YOUR ASSIGNMENT
Write out the full abstract on spent fuel nondestructive assay below, word for word, including its title.

GIVEN PASSAGE
════════
Spent fuel nondestructive assay integrated characterization from active neutron, passive neutron, and passive gamma

Abstract Spent nuclear fuel comprises a wide range of irradiated isotopic material compositions, and characterization through nondestructive measurements is beneficial in verifying declared parameters before the fuel is placed in storage, final disposal, and/or reprocessed. This paper discusses results from three nondestructive assay instruments, including passive gamma, passive neutron, and active neutron methods, that measured fifty spent fuel assemblies at the Clab interim storage facility in Sweden. Integrated analysis of the measurements from the three different instruments allowed parametric assessments of cooling time, burnup, neutron multiplication, fissile mass, initial enrichment, and decay heat of each individual fuel assembly. Passive gamma measurements were found to be the most beneficial in predicting cooling time, passive neutron for burnup, active neutron in estimating initial enrichment, and both passive and total neutron for multiplication correlations. Fissile mass was best estimated using any combination of any two of the instruments such that corrections for isotopic changes in the fuel could be accounted for with the first set of measurements and multiplication of the assembly in the second. In conclusion, the nondestructive assay technologies demonstrated through this effort enhance the characterization of spent nuclear fuel assemblies.
════════
(Source records)
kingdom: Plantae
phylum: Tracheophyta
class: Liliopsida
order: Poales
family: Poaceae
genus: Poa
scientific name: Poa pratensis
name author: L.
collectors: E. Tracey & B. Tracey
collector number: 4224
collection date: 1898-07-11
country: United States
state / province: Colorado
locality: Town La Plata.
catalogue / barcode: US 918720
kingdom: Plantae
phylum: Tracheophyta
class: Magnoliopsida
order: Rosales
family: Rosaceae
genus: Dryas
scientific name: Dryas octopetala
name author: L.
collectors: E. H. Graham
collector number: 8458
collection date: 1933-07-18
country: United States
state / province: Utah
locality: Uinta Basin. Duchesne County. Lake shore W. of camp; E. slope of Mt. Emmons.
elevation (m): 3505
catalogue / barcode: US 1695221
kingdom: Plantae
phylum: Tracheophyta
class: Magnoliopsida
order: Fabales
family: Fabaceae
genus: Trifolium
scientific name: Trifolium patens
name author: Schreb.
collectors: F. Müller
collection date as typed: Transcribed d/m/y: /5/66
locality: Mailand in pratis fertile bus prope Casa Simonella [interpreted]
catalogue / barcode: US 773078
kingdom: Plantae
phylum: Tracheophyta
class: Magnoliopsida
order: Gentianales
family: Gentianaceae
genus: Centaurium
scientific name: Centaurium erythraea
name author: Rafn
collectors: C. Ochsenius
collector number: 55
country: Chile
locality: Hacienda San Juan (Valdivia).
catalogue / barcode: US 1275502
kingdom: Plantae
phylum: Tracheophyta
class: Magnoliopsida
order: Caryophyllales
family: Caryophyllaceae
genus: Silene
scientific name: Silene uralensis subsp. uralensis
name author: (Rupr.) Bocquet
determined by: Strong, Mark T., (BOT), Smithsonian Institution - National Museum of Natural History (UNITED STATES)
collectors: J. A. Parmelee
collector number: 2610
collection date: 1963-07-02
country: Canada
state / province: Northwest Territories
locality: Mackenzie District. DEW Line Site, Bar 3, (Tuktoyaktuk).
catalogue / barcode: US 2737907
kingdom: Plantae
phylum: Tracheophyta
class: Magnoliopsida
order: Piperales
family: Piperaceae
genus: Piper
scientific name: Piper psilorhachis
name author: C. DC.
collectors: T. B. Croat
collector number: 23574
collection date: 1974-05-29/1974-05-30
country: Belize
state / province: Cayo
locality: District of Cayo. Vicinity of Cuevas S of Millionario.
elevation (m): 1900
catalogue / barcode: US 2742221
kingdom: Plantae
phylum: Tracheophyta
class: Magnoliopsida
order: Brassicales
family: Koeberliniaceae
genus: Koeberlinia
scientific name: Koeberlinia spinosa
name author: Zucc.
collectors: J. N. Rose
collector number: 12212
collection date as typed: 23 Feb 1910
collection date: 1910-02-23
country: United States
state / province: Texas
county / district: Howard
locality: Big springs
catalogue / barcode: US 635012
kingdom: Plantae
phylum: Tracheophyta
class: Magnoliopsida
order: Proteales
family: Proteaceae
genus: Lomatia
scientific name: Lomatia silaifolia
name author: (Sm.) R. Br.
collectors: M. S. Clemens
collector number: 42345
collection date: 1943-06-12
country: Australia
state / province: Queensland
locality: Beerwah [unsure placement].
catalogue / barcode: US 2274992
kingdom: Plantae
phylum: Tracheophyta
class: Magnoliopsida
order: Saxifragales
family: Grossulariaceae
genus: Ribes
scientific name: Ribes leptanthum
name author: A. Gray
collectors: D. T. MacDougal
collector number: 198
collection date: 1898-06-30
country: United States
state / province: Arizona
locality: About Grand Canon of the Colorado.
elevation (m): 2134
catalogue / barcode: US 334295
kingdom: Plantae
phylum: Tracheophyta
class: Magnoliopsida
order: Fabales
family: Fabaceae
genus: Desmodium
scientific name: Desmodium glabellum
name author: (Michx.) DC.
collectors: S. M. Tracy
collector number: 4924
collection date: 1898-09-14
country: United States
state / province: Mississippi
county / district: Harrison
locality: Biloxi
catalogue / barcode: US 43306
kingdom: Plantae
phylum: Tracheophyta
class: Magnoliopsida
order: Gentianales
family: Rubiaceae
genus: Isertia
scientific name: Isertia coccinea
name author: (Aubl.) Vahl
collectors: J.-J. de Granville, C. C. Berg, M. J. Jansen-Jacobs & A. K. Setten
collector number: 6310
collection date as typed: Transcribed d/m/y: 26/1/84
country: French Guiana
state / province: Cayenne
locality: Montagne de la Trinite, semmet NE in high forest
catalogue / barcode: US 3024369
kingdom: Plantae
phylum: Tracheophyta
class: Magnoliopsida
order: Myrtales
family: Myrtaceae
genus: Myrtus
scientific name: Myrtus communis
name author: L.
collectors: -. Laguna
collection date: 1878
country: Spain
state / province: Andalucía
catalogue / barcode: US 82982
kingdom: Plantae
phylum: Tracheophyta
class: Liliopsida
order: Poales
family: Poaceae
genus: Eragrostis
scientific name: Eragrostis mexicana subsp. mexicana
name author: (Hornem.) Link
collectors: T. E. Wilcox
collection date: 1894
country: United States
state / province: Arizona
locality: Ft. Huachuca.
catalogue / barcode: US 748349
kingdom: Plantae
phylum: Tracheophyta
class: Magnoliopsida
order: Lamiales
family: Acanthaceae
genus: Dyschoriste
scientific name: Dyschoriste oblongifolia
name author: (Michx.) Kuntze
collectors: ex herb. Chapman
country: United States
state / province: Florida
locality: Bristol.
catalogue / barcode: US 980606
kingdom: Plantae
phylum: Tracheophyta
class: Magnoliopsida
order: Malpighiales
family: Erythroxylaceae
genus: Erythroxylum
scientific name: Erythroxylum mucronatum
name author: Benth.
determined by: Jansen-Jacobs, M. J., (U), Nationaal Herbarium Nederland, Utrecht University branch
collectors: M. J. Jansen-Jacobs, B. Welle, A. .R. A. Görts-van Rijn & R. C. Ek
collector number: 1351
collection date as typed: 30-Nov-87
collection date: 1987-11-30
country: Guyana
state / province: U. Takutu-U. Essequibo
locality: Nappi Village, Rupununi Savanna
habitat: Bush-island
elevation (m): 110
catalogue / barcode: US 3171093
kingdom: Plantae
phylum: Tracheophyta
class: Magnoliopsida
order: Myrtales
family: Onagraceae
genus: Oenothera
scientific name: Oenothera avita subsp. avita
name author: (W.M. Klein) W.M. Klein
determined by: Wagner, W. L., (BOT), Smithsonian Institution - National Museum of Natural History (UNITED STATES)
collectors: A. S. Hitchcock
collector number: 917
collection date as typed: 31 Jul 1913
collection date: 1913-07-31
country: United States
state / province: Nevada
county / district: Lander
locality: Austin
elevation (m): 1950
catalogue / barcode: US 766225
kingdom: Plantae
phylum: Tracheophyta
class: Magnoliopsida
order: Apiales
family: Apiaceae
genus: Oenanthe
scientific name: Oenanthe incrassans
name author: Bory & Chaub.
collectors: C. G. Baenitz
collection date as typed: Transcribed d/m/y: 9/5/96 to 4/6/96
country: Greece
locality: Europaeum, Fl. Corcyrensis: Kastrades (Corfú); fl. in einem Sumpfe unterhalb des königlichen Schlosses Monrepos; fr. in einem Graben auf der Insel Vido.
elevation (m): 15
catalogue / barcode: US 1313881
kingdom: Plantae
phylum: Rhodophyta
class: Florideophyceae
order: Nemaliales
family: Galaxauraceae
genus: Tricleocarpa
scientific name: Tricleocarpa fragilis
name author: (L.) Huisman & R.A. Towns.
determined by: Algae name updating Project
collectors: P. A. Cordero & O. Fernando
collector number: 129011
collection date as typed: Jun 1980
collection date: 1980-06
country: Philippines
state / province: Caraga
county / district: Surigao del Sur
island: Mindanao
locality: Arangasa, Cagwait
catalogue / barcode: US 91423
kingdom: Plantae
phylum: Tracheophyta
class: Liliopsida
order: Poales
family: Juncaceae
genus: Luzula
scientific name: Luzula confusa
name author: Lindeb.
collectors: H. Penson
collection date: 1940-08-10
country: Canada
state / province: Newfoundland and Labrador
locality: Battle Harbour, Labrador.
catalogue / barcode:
════════
RESPONSE TO THIS EXERCISE
Spent fuel nondestructive assay integrated characterization from active neutron, passive neutron, and passive gamma

Abstract Spent nuclear fuel comprises a wide range of irradiated isotopic material compositions, and characterization through nondestructive measurements is beneficial in verifying declared parameters before the fuel is placed in storage, final disposal, and/or reprocessed. This paper discusses results from three nondestructive assay instruments, including passive gamma, passive neutron, and active neutron methods, that measured fifty spent fuel assemblies at the Clab interim storage facility in Sweden. Integrated analysis of the measurements from the three different instruments allowed parametric assessments of cooling time, burnup, neutron multiplication, fissile mass, initial enrichment, and decay heat of each individual fuel assembly. Passive gamma measurements were found to be the most beneficial in predicting cooling time, passive neutron for burnup, active neutron in estimating initial enrichment, and both passive and total neutron for multiplication correlations. Fissile mass was best estimated using any combination of any two of the instruments such that corrections for isotopic changes in the fuel could be accounted for with the first set of measurements and multiplication of the assembly in the second. In conclusion, the nondestructive assay technologies demonstrated through this effort enhance the characterization of spent nuclear fuel assemblies.